Girdlehyde responded via Skype from his fall home in the Appalachian Mountains.

“First of all, I am hurt that you say I am not here tonight,” Girdlehyde said. “I am very much here. I am speaking right now, as you can see.”

“Secondly,” Girdlehyde went on, “the coyotes are not tenants. Like the others staying at the hotel, they are simply displaced; I am doing them a favor. The hotel is not their legal address; they are simply staying with me until they can settle some issues with their permanent residence.”
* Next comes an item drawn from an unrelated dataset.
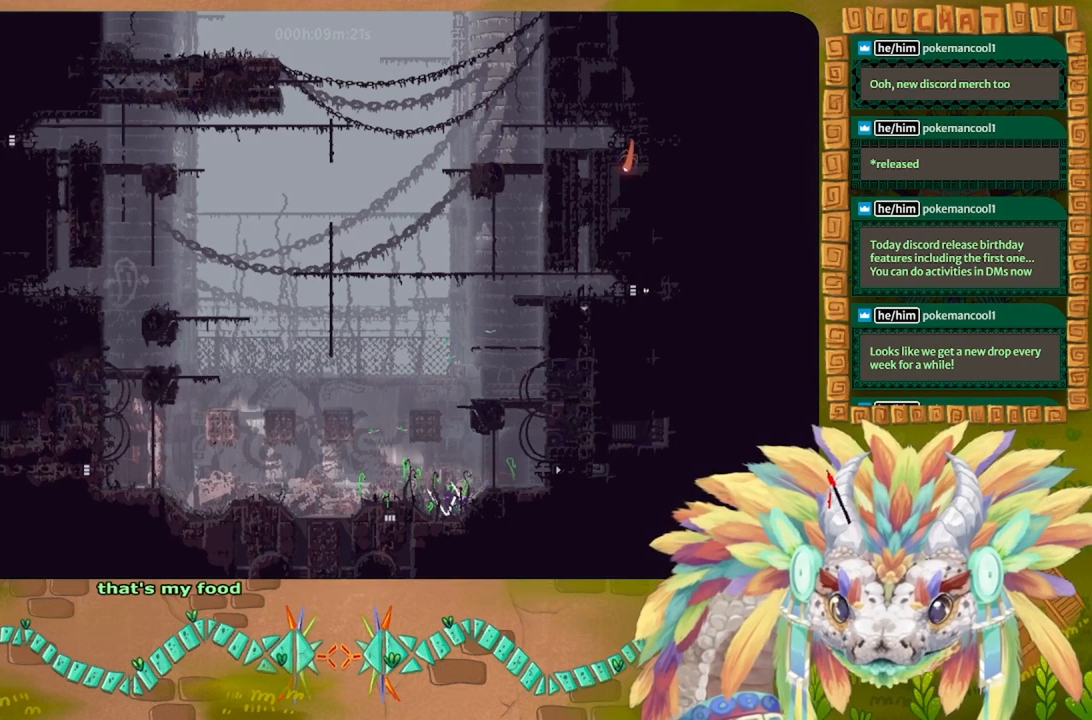
{"keys": ["g"], "events": [[333, "left", "up"]]}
“Finally,” Girdlehyde concluded, “a correction of terms. The music they are playing – it is not techno. This is not 1997. These are cutting-edge artists – visionaries! Very popular in Germany and the Arctic. They would be hurt to hear you say ‘techno.’”

Be that as it may, noise was ostensibly one of the reigning concerns among Mecca Mile area residents who attended the meeting on Monday. But we all know that their true fear is that Girdlehyde’s castle will upstage their mansions, forcing them to continue building up and out to remain the most glamorous property in the neighborhood.

Good luck with that, since Girdlehyde has partnered with painter Stuart Semple – inventor of the world’s glitteriest glitter, who has a vacation home in Fauxhasset – to develop a custom paint for the castle’s exterior. It’s likely that even Princess Elsa’s School for Turning Superheroes into Snowflakes will be put to shame.

Look for more on this issue in an upcoming edition of the Paroder.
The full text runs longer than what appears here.